The music began. It was some jaunty orchestral shit that she bet one of the teachers had transferred from cassette. Geezers. She had practiced for this, they all had. They had been weaving in and out and around the Maypole during gym class all this week, hardly physical education if you asked her. No one had.

 

Now it was time for the real deal. She tried to be as small as possible as she weaved in and around her classmates. She was not accustomed to being in the spotlight and she didn’t like it. Every time she looked up, this boy from her biology class James was looking at her. He gave her a smile that made her uncomfortable, as if the two of them shared a secret. They had never spoken. Well, once. He had asked her to borrow a pen one day.

 

There was no time to ask him to stop being such a creeper or to say anything at all because all the sophomores were weaving in and out and in and out with their ribbons. Every time she went around again, though, there he was, gangly frame and smirky smile. But the last time she passed him, he whispered something to her. The music had kicked up—violins and flutes and all that—and she didn’t quite catch it.

 

It felt like this song was going to go on forever.
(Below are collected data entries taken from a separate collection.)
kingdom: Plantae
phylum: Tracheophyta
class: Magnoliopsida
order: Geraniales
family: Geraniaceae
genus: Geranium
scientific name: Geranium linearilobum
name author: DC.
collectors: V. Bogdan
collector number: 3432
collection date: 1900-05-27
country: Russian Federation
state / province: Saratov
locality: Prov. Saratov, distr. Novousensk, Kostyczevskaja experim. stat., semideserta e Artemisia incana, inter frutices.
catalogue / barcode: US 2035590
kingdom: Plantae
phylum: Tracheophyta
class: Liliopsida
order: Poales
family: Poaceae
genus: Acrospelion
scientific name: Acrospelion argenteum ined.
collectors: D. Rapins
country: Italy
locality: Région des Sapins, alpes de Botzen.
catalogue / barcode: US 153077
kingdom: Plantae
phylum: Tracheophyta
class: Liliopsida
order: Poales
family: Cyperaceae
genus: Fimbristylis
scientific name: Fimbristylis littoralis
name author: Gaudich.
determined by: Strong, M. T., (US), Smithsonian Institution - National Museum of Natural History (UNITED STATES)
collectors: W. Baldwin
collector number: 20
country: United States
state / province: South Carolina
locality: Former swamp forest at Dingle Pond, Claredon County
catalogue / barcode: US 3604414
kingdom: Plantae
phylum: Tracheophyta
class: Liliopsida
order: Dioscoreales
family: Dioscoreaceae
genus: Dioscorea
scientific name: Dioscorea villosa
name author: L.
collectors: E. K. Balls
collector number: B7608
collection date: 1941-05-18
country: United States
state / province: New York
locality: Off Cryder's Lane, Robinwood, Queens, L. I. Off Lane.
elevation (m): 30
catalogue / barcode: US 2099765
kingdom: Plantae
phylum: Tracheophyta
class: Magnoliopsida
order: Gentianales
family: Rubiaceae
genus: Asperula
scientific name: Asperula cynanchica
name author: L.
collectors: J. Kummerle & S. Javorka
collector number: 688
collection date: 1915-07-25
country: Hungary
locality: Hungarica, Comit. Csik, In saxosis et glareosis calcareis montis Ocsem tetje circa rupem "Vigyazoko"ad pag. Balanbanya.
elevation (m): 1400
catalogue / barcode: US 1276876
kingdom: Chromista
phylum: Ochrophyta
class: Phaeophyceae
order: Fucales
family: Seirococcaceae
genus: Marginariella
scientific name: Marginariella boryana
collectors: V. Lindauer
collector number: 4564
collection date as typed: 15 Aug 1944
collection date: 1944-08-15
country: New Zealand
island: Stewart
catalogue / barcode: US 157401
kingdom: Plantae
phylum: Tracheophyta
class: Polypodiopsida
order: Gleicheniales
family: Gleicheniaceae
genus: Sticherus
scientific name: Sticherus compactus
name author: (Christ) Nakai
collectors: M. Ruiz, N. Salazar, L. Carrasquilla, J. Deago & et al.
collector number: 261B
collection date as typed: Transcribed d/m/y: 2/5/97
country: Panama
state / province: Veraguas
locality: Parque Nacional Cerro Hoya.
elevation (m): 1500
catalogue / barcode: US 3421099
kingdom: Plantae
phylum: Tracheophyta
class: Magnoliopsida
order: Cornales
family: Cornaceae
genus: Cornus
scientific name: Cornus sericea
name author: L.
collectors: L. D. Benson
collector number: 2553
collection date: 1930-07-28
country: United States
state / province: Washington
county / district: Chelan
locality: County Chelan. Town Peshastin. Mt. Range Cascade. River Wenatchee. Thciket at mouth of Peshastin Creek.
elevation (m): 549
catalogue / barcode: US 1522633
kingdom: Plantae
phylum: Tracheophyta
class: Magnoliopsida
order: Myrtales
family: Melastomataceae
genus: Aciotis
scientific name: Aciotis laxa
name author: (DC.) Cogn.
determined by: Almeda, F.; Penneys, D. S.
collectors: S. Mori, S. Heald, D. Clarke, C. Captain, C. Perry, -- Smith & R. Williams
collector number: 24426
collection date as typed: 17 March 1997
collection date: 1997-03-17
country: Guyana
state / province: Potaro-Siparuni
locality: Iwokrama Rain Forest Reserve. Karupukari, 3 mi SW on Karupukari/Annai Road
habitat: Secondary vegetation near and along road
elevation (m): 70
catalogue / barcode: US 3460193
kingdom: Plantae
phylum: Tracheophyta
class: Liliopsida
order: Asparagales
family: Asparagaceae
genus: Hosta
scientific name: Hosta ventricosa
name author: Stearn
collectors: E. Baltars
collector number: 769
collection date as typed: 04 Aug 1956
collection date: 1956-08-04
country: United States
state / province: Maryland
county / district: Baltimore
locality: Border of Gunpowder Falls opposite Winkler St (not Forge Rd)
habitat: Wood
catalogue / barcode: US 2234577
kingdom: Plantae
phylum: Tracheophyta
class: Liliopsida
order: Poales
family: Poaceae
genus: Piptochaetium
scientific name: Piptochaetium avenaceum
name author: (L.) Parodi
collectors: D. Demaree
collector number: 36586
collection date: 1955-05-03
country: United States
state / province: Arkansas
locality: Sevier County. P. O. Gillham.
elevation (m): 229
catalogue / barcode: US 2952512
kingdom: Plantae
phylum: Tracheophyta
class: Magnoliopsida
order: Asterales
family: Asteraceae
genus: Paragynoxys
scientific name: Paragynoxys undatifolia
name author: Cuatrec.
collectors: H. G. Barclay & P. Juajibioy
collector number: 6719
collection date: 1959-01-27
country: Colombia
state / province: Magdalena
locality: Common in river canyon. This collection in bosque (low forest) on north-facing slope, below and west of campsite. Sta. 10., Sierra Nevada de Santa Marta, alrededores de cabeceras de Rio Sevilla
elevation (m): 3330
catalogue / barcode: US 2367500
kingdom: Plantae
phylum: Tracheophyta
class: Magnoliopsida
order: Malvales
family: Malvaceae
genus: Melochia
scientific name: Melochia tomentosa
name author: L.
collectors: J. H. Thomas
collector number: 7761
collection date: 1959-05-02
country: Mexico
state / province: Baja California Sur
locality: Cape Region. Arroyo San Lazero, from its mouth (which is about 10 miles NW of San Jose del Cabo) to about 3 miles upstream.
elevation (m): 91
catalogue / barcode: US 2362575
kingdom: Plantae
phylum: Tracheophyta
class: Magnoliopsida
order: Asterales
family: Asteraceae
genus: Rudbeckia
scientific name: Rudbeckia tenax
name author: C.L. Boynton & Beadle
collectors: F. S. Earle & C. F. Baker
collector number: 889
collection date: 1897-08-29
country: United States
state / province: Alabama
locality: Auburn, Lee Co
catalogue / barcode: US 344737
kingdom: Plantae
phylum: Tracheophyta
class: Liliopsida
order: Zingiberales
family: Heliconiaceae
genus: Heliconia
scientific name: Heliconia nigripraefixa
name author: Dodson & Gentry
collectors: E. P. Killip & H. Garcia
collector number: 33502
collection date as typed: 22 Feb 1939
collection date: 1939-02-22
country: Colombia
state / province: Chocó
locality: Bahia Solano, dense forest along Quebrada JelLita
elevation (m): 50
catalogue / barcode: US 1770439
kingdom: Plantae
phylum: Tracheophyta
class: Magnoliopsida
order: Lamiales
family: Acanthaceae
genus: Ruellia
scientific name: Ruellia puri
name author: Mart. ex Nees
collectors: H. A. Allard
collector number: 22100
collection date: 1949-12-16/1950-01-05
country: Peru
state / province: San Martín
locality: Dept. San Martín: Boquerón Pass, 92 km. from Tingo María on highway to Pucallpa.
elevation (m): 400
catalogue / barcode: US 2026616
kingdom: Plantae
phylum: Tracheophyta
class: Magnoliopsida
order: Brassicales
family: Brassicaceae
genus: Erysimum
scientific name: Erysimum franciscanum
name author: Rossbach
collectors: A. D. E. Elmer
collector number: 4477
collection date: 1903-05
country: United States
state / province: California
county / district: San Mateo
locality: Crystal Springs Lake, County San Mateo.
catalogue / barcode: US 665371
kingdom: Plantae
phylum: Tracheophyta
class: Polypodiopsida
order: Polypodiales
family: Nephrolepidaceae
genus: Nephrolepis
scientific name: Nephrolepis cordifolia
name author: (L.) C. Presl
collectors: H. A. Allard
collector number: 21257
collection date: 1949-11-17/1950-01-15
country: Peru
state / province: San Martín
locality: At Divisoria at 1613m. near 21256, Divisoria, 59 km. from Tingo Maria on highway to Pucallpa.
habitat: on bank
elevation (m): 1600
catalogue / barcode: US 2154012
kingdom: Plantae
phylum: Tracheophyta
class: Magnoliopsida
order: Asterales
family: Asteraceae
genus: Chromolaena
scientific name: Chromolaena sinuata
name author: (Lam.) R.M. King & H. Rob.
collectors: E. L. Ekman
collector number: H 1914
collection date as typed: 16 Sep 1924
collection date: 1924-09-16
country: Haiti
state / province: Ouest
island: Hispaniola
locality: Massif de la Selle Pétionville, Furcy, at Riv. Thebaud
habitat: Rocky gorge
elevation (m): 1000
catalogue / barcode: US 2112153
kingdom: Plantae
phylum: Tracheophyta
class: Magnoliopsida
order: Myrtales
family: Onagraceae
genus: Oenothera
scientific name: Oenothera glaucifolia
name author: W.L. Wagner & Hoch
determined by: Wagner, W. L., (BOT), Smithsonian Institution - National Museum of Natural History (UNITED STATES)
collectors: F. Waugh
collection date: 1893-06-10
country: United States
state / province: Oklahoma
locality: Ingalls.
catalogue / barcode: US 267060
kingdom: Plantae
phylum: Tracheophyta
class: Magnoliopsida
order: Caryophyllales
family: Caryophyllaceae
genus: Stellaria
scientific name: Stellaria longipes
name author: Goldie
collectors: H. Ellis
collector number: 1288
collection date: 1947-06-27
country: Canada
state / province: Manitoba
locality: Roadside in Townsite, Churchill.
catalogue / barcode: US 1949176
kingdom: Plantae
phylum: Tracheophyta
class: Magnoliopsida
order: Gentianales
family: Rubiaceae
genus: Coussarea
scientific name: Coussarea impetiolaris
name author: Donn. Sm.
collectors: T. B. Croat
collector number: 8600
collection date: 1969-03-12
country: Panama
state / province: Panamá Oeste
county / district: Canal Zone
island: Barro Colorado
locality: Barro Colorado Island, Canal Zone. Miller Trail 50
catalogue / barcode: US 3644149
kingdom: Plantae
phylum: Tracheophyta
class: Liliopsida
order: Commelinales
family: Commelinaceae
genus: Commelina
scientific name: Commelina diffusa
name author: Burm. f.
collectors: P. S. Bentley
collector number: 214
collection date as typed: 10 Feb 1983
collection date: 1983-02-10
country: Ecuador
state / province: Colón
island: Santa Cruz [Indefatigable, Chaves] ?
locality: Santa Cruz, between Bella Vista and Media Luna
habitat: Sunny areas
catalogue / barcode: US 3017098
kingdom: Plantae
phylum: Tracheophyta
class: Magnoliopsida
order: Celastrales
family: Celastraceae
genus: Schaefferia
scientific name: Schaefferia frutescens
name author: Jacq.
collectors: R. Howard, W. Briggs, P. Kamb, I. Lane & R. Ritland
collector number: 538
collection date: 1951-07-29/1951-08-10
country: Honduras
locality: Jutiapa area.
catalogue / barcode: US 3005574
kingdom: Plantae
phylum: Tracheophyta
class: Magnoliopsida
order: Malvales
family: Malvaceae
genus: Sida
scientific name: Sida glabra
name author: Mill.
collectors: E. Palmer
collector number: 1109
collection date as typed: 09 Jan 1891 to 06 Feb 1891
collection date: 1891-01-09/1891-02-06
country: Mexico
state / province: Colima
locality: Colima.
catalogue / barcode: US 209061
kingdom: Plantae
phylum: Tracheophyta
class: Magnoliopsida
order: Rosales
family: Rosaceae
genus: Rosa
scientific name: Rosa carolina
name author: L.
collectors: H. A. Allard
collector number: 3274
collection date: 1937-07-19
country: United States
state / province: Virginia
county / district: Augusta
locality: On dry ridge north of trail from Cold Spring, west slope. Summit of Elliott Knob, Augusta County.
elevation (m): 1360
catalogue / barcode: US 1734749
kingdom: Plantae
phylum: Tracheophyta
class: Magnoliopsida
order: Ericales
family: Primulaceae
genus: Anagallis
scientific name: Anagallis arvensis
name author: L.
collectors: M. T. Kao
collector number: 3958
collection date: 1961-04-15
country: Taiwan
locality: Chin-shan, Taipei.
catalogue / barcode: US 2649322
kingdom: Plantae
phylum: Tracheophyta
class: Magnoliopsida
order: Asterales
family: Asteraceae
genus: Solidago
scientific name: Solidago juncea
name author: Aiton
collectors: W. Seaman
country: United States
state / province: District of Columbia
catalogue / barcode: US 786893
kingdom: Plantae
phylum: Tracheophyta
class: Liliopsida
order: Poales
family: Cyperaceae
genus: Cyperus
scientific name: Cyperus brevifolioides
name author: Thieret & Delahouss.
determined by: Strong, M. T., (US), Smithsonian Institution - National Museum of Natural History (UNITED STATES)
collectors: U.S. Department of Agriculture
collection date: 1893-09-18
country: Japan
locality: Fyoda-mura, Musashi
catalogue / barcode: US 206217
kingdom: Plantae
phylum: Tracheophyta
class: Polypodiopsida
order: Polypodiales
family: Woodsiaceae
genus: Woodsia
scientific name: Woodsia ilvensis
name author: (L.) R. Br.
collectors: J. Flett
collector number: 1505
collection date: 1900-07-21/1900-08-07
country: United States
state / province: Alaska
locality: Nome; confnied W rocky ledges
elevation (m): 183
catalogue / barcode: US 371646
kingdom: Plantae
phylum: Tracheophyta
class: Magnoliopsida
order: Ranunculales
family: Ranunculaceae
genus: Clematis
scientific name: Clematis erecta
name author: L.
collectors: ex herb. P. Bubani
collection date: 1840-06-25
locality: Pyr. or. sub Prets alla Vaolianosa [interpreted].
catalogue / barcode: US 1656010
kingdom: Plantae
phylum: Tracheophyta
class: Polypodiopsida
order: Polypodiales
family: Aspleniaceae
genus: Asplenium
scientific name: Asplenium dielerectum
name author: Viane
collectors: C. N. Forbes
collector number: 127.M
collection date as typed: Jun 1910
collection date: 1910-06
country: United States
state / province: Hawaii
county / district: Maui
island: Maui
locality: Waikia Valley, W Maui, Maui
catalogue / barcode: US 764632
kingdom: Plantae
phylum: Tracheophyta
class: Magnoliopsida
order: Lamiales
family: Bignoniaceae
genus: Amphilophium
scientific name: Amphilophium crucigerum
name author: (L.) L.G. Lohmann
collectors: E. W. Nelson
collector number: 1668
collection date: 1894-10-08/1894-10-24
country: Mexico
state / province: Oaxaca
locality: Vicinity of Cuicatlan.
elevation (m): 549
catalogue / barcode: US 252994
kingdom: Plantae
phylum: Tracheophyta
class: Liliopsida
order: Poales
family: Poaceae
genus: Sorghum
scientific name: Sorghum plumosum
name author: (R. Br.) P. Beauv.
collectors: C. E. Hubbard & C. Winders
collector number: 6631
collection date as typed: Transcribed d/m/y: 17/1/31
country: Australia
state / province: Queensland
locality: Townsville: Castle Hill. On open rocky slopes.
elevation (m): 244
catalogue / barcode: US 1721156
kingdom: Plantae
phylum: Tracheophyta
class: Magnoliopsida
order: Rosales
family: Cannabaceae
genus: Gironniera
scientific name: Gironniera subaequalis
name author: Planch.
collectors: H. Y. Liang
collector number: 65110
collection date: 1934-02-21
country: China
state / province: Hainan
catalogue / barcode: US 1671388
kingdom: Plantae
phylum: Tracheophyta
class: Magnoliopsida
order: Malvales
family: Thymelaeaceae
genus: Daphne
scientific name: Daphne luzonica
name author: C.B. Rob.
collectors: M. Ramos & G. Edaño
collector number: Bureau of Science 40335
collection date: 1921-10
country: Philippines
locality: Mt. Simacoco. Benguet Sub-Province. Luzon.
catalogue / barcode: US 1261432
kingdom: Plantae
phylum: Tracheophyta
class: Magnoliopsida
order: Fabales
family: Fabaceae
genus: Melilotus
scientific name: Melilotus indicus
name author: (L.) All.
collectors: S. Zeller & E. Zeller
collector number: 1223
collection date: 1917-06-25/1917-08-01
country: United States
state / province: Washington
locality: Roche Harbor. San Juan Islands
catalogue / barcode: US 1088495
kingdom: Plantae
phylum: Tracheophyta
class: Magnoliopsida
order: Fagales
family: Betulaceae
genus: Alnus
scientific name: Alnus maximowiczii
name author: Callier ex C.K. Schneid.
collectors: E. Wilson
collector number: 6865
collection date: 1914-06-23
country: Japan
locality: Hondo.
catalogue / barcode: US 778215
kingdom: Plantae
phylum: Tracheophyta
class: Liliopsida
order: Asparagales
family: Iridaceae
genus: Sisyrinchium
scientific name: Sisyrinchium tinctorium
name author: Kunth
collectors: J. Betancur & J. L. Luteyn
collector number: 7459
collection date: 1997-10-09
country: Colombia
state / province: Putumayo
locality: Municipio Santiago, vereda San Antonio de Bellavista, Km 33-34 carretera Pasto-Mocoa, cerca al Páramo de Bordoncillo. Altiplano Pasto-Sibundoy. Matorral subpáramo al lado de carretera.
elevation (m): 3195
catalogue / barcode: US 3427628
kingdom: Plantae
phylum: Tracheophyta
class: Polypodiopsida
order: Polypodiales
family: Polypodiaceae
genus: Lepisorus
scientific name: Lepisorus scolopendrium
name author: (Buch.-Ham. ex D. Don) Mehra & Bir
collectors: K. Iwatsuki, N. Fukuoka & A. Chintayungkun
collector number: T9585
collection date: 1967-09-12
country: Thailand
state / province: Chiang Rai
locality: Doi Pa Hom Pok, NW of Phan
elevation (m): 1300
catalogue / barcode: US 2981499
Spring would turn to fall and fall to winter and they would still be here, arms frozen solid, circling and circling around. The teachers looked on with the expressions of teachers who like to see young people applying themselves. Suddenly, Maribel felt her ribbon slacken and she looked up. The pole was descending quickly to the ground and suddenly it was a mess of arms and legs and torsos and heads and ribbons as people scattered, getting out of the way of the giant striped pole. And like that, it was over. The pole lay on the ground surrounded by severed flowers and tangled ribbons. Amidst the wreckage, students were strewn all over the lawn, collecting their breath. Teachers were frantic, running around to make sure everyone was okay. Maribel scanned the crowd and spotted James standing off to the corner. She caught him smiling as he looked down at the ground. It was just an instant, that slight upward turn before his face neutralized. But that instant gave her hope. Maybe she was not alone.